Last week I had the opportunity and privilege of being one of three facilitators at an event at Princeton University entitled, “Conversations about Family, Wealth & Philanthropy”. With my long-time friend, Doug Bauer (CEO of the Clark Foundation, formerly of Rockefeller Philanthropy Advisors) and my new friend, William Zabel (well-know estate planning attorney in NYC and author of The Rich Die Richer and You Can Too), we met with a select group of Princeton alumni and families. We discussed the issues they are facing in dealing with the impact of wealth on their families and how to utilize family philanthropy to address these challenges.
Prior to our meeting together, I put together a list of the most common concerns I hear from the families with whom I work. Part of my goal was to help the families at the Princeton event to be able to “normalize” their concerns — that is, that what they are experiencing is normal or common for those in similar situations (in actuality, the issues are common across families, regardless of the level of financial wealth they have.)
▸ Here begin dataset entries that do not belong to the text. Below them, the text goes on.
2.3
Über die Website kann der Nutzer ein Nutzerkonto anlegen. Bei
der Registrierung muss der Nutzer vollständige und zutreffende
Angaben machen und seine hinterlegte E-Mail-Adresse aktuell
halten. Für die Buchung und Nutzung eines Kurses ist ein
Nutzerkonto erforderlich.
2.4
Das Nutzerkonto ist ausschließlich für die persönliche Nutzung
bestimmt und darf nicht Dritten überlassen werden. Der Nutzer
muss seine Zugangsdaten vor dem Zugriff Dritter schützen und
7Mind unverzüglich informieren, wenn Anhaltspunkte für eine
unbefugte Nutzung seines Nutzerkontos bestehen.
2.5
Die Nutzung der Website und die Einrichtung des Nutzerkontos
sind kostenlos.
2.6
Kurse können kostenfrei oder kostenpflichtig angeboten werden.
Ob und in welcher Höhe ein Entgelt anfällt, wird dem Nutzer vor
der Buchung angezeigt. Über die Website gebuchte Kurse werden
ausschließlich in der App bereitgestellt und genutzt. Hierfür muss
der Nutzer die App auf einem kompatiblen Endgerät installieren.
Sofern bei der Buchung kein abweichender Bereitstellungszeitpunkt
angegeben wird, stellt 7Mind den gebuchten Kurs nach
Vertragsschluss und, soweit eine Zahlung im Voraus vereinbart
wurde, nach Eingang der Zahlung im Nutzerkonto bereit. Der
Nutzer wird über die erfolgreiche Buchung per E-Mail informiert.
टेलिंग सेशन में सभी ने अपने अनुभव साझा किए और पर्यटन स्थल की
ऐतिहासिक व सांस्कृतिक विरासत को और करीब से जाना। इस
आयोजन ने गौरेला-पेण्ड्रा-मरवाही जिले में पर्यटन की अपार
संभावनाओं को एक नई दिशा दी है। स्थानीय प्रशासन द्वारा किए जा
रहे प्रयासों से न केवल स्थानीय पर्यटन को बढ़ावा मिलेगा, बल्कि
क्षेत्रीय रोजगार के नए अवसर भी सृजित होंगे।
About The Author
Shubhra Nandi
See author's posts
At the beginning of our day together, Doug had each participant share the issues they wanted addressed or they question they would like answered from attending the day’s proceedings. Let me share with you some examples of the concerns shared:
*How do you not raise spoiled children?
*How do you transfer wealth without damaging the next generation?
*How do you decide how much to leave to your children?
*How do you train your kids to understand what work is, but also expose them to the larger world?
*In philanthropy, how do you choose from all of the choices and opportunities available?
*What are principles for deciding when and how much to share about the family’s finances with the next generation?
*How do you balance moving from your full-time profession to some form of retirement and more active involvement in philanthropy?
*How do you manage the transfer of control in multi-generational philanthropy, from one generation to the next?
*How do you help your children develop positive character qualities without having to go through all of the difficulties you had to?
Interestingly, our lists had some significant overlap. Here are the issues I identified prior to our meeting, as being the most common I help families address:
+Husbands & wives having difficulty reaching agreement on important decisions. It is important to note that there is not always a disagreement, but there just be a lack of agreement. Sometimes spouses don’t agree on how much to give to their heirs (or when or how), but as often, they just get “stuck” because they are not sure what to do.
+Character development for the next generation. Most frequently, this includes developing a good work ethic, managing money well, and not having a sense of entitlement to the privileges they have experienced.
+The dynamics of parent – adult child relationships. Moving to the life stage where one’s “children” are now college-aged, young adults or even middle-aged creates new and different communication patterns. Parenting is different — and both parties (the adult children and their parents) frequently experience difficulties in figuring out these new patterns.
+The challenges of relationships between senior parents and their adult children. This issue obviously is not limited to families of wealth, but the ramifications can be multiplied by the decisions that need to be made, and the financial resources involved. Many financially successful senior adults are used to making their own decisions (and decisions for others), and moving to a new stage of life where others question their judgment or want to be involved in making decisions frequently creates tension.
+Career development for family members. Currently, I am working with several young people — from high school and college students to twenty- and thirty-somethings. And sometimes, this is one of the primary areas of concerns for their families.
+Getting the next generation actively involved in the family’s philanthropy. A number of families I serve are just starting to become more actively involved in their philanthropy. And they would like their young adult, college-aged, and teen-aged children to participant at a significant level, being personally invested in the process.
+Dealing with complexity of life issues. The busyness of life and demands from their community involvement; owning, managing and maintaining multiple residences; the challenges of each family member’s busy schedule and finding time to be together — all are common challenges I help families negotiate.
Although my list had more breadth than their initial questions, as I shared the items, the participants had numerous personal examples regarding the topics I raised.
In addition to identifying the most common issues, we also discussed how to address their concerns. Probably one of the most important “answers” that came from our discussion, was that there are no easy answers, and that each family’s situation is fairly unique, especially given the personalities of the family members involved. I did challenge them with the following thought:
You don’t need ‘answers’. You need a process to help you find the answer that fits for your family and your values. But it has to be a process that works, and a process that you work over time.
That’s how I assist families — designing and walking them through the processes they need in order to make difficult decisions, helping them understand the options they have (and sharing options they maybe weren’t aware of), and accurately perceiving the potential results of their choices. Its fun! I love the fluid dynamics of each family that I get to serve. (As I often say, my life is never boring!)